▶ [Problem] Scan the listing for "South" and copy out each line that has it.

▶ [Task input]
+ + +
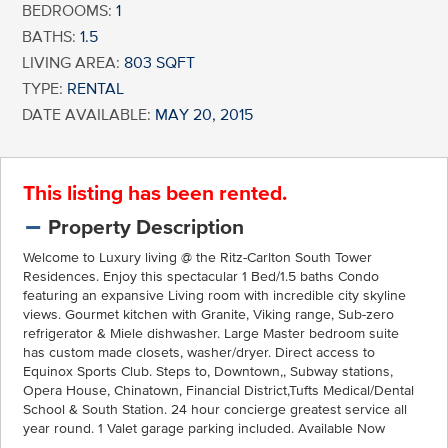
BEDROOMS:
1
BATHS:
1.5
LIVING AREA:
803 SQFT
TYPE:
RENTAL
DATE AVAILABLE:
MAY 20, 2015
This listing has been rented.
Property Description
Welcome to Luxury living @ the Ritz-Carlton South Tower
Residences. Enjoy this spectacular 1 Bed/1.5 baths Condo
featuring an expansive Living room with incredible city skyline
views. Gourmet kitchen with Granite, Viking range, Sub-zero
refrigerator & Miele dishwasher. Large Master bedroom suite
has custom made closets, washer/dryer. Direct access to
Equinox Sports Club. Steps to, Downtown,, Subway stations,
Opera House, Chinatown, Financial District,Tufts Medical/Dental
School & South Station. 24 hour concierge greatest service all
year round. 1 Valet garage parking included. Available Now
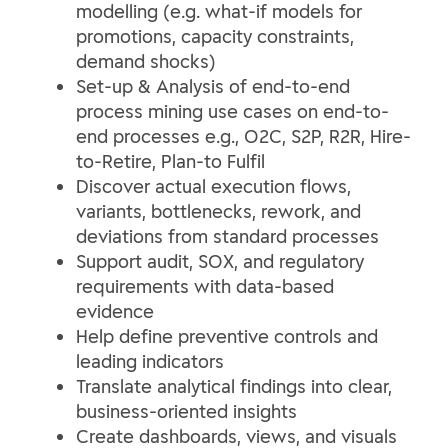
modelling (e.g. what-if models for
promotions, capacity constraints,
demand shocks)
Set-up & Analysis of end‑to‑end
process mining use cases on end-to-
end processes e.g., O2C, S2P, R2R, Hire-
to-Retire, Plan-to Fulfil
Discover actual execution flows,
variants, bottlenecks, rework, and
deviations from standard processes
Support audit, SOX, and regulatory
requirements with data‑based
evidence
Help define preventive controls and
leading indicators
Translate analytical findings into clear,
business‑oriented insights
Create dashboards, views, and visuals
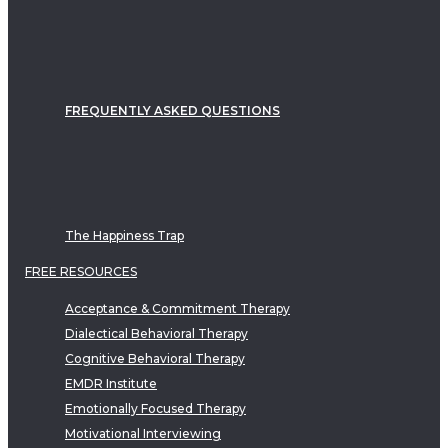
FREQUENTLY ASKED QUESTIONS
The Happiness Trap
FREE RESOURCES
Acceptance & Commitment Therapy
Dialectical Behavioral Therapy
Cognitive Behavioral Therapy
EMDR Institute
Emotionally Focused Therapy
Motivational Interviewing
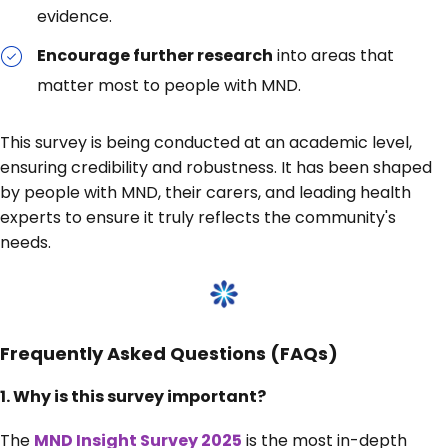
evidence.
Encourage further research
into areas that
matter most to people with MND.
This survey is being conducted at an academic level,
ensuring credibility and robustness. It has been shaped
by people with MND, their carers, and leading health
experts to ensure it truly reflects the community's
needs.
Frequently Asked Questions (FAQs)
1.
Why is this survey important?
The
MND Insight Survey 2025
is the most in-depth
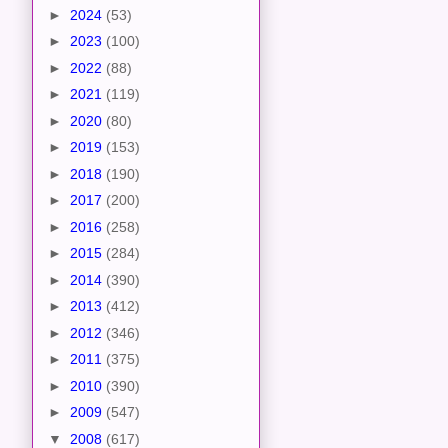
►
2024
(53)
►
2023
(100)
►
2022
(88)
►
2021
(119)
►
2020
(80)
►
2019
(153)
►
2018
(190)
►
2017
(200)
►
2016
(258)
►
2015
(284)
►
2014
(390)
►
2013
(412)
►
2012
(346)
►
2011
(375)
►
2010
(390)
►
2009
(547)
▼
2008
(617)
+ + +
▶ [Answer]
Welcome to Luxury living @ the Ritz-Carlton South Tower
School & South Station. 24 hour concierge greatest service all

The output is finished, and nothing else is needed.